Ochoa, meanwhile, pointed out that evicting the protesters would not address the larger problem of homelessness. “After the occupation, they're looking at spending time in jail,” he said. “I don't think it's right someone should end up behind bars for being homeless.”

In the end, the ordinance expanding the borders of the park and creating public forum zones was approved 6-1, with Smith opposed. The ordinance banning camping passed 5-2, with Council member Cecil Bothwell joining Smith in opposition.

Before the vote, Smith said he didn't fault anyone for their position, given the difficulty of the issue.

“I'm not going to be supporting this; I've still got a lot of uncertainty over whether this is speech,” he noted. “I know this is messy; I know that we've reduced chronic homelessness in this city by 75 percent.”

But Smith also expressed some frustration with the Occupiers.

“As far as working with Occupy Asheville, I want you to know that the city's worked with hundreds of organizations. We've got a model for this: Discover it,” he urged. “We work with people who address deep-seated problems in our community. The way we do that is that they create a viable model, they build public support across the political spectrum and then they move it forward with that support, rather than just coming from point A to point B without crossing the space in between.”

Legislature all wet

Council members were united, however, on the need to retain control of the city's water system. A study committee made up of state legislators is considering giving the system to either an independent authority or the Metropolitan Sewerage District.

Since bowing out of its water agreement with Buncombe County in 2005, noted Manheimer, the city has taken on debt to significantly improve the system. Water revenues, she added, are used only for system maintenance, expansion and infrastructure.

“We have professional management: It's well-run, it's nationally recognized, we've consistently maintained and grown the water system, we're in excellent financial condition and we've made consistent investment,” she continued.

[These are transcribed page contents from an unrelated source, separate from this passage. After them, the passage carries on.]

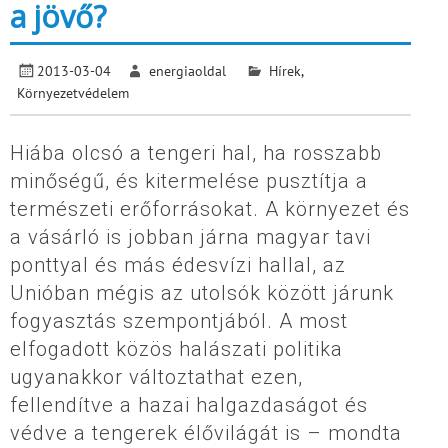
a jövő?
2013-03-04
energiaoldal
Hírek
,
Környezetvédelem
Hiába olcsó a tengeri hal, ha rosszabb
minőségű, és kitermelése pusztítja a
természeti erőforrásokat. A környezet és
a vásárló is jobban járna magyar tavi
ponttyal és más édesvízi hallal, az
Unióban mégis az utolsók között járunk
fogyasztás szempontjából. A most
elfogadott közös halászati politika
ugyanakkor változtathat ezen,
fellendítve a hazai halgazdaságot és
védve a tengerek élővilágát is – mondta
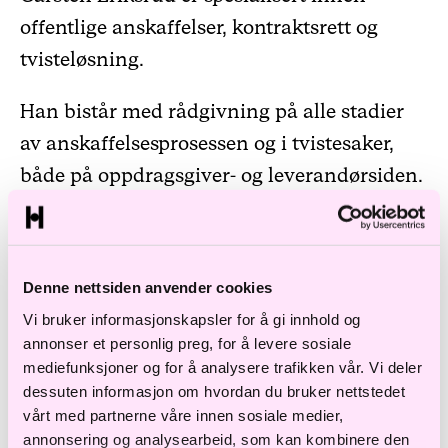
offentlige anskaffelser, kontraktsrett og
tvisteløsning.
Han bistår med rådgivning på alle stadier
av anskaffelsesprosessen og i tvistesaker,
både på oppdragsgiver- og leverandørsiden.
Han kjenner anskaffelsesregelverket svært
godt etter å ha deltatt i arbeidet med
Denne nettsiden anvender cookies
utforming av gjeldende lov og forskrifter i
Vi bruker informasjonskapsler for å gi innhold og
Nærings- og fiskeridepartementet. Han har
annonser et personlig preg, for å levere sosiale
også bred erfaring med håndtering av
mediefunksjoner og for å analysere trafikken vår. Vi deler
tvistesaker etter flere år som
dessuten informasjon om hvordan du bruker nettstedet
vårt med partnerne våre innen sosiale medier,
dommerfullmektig og konstituert
annonsering og analysearbeid, som kan kombinere den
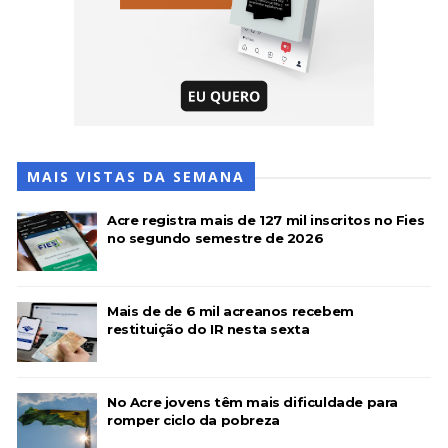
MAIS VISTAS DA SEMANA
Acre registra mais de 127 mil inscritos no Fies
no segundo semestre de 2026
Mais de de 6 mil acreanos recebem
restituição do IR nesta sexta
No Acre jovens têm mais dificuldade para
romper ciclo da pobreza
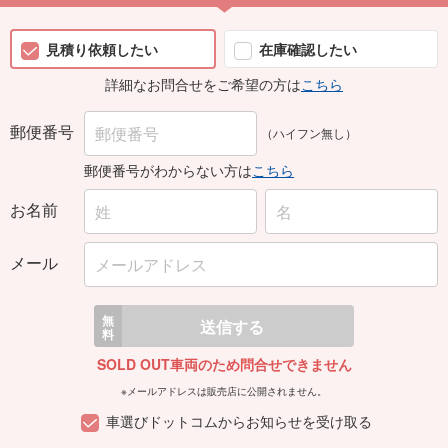
見積り依頼したい
在庫確認したい
詳細なお問合せをご希望の方は
こちら
郵便番号
（ハイフン無し）
郵便番号がわからない方は
こちら
お名前
メール
無
送信する
料
SOLD OUT車両のため問合せできません
※メールアドレスは販売店に公開されません。
車選びドットコムからお知らせを受け取る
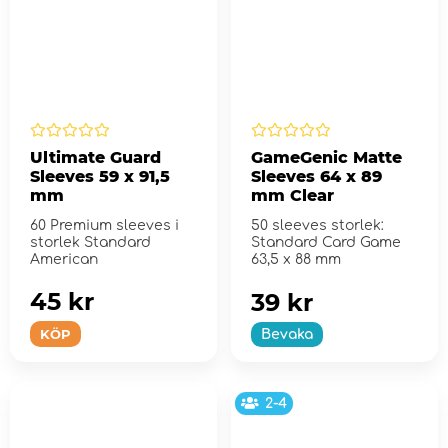
Ultimate Guard
GameGenic Matte
Sleeves 59 x 91,5
Sleeves 64 x 89
mm
mm Clear
60 Premium sleeves i
50 sleeves storlek:
storlek Standard
Standard Card Game
American
63,5 x 88 mm
45 kr
39 kr
KÖP
Bevaka
2-4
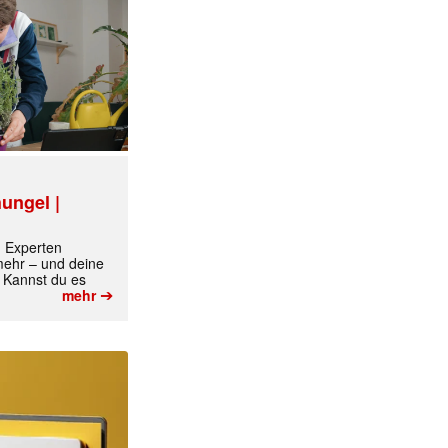
ungel |
m Experten
 mehr – und deine
 Kannst du es
➔
mehr
✕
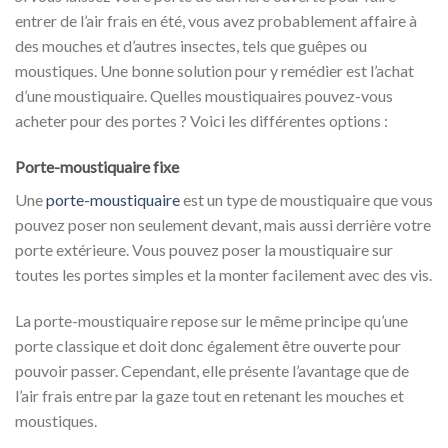
entrer de l’air frais en été, vous avez probablement affaire à
des mouches et d’autres insectes, tels que guêpes ou
moustiques. Une bonne solution pour y remédier est l’achat
d’une moustiquaire. Quelles moustiquaires pouvez-vous
acheter pour des portes ? Voici les différentes options :
Porte-moustiquaire fixe
Une
porte-moustiquaire
est un type de moustiquaire que vous
pouvez poser non seulement devant, mais aussi derrière votre
porte extérieure. Vous pouvez poser la moustiquaire sur
toutes les portes simples et la monter facilement avec des vis.
La porte-moustiquaire repose sur le même principe qu’une
porte classique et doit donc également être ouverte pour
pouvoir passer. Cependant, elle présente l’avantage que de
l’air frais entre par la gaze tout en retenant les mouches et
moustiques.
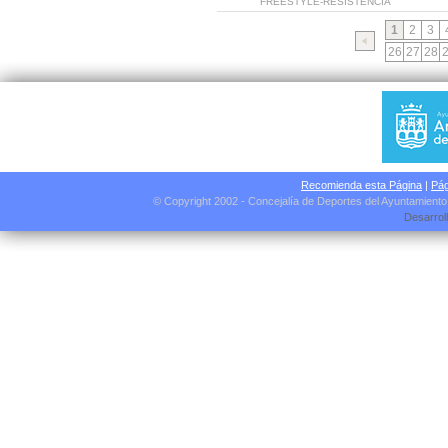
FREESTYLE-RESISTENCIA
1
2
3
26
27
28
Recomienda esta Página
|
Pág
© Copyright 2002 - Concejalía de Deportes del Ayuntamient
Desarrol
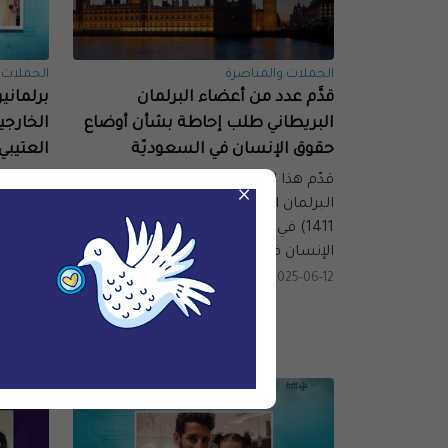
الحملات والمناصرة
الحملات 
قدَّم عدد من أعضاء البرلمان
برلماني
البريطاني طلب إحاطة بشأن أوضاع
الخارجي
حقوق الإنسان في السعوديّة
العتيبي
قدّم هذا الأسبوع عدد من أعضاء
وجهت م
×
البرلمان البريطاني طلب إحاطة (رقم
بريطاني
1411) في البرلمان بشأن أوضاع حقوق
وزير الخ
الإنسان في السعوديّة.
الحكومة
الأدوات 
2025-06-12
قضيتي ا
العتيبي.
25-05-20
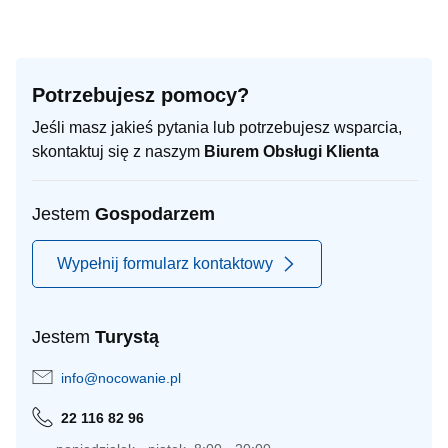
Potrzebujesz pomocy?
Jeśli masz jakieś pytania lub potrzebujesz wsparcia,
skontaktuj się z naszym
Biurem Obsługi Klienta
Jestem
Gospodarzem
Wypełnij formularz kontaktowy
Jestem
Turystą
info@nocowanie.pl
22 116 82 96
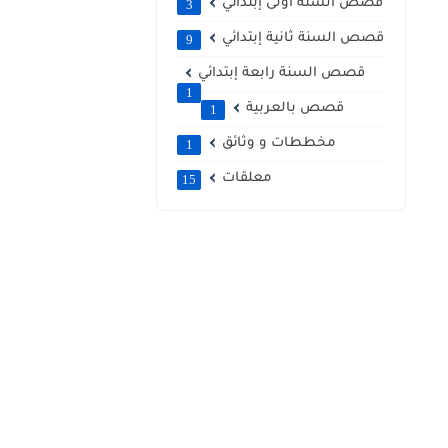
قصص السنة أولى إبتدائي
3
قصص السنة ثانية إبتدائي
9
قصص السنة رابعة إبتدائي
1
قصص بالعربية
1
مخططات و وثائق
1
معلقات
15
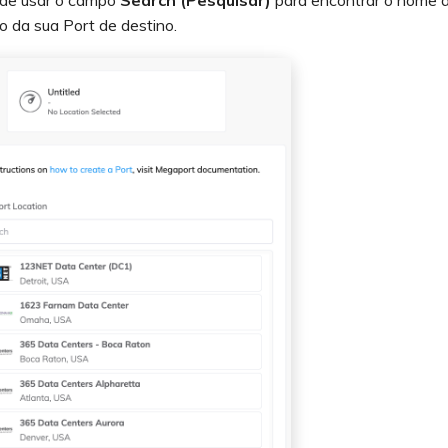
de usar o campo
Search (Pesquisar)
para encontrar o nome da
 da sua Port de destino.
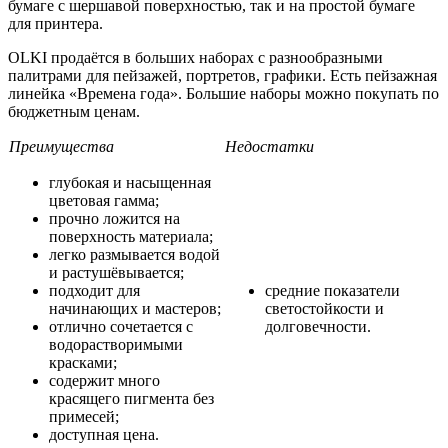
бумаге с шершавой поверхностью, так и на простой бумаге
для принтера.
OLKI продаётся в больших наборах с разнообразными
палитрами для пейзажей, портретов, графики. Есть пейзажная
линейка «Времена года». Большие наборы можно покупать по
бюджетным ценам.
Преимущества
Недостатки
глубокая и насыщенная
цветовая гамма;
прочно ложится на
поверхность материала;
легко размывается водой
и растушёвывается;
подходит для
средние показатели
начинающих и мастеров;
светостойкости и
отлично сочетается с
долговечности.
водорастворимыми
красками;
содержит много
красящего пигмента без
примесей;
доступная цена.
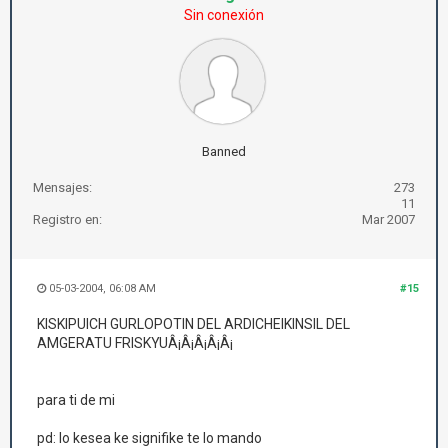
Sin conexión
Banned
Mensajes:
273
11
Registro en:
Mar 2007
05-03-2004, 06:08 AM
#15
KISKIPUICH GURLOPOTIN DEL ARDICHEIKINSIL DEL
AMGERATU FRISKYUÂ¡Â¡Â¡Â¡Â¡
para ti de mi
pd: lo kesea ke signifike te lo mando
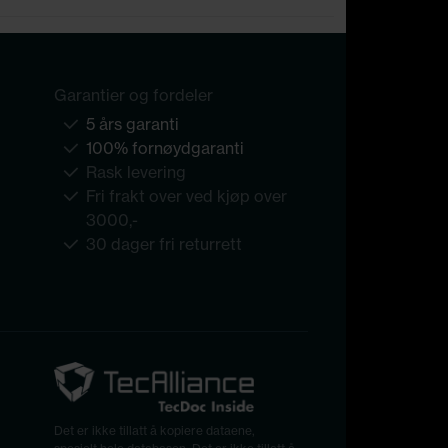
Garantier og fordeler
5 års garanti
100% fornøydgaranti
Rask levering
Fri frakt over ved kjøp over
3000,-
30 dager fri returrett
Det er ikke tillatt å kopiere dataene,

Asheville, said Manheimer, faces challenges because city taxpayers must “shoulder the burden of a much higher daytime population.”

The state's study committee will hold an all-day hearing on the matter Thursday, Feb. 23, at the WNC Agricultural Center, beginning at 9 a.m.

Council member Chris Pelly said he plans to propose an independent public hearing on the matter at an upcoming Council meeting, sharply criticizing the Legislature's decision to hold only one hearing in Asheville — and in a place far removed from the city center.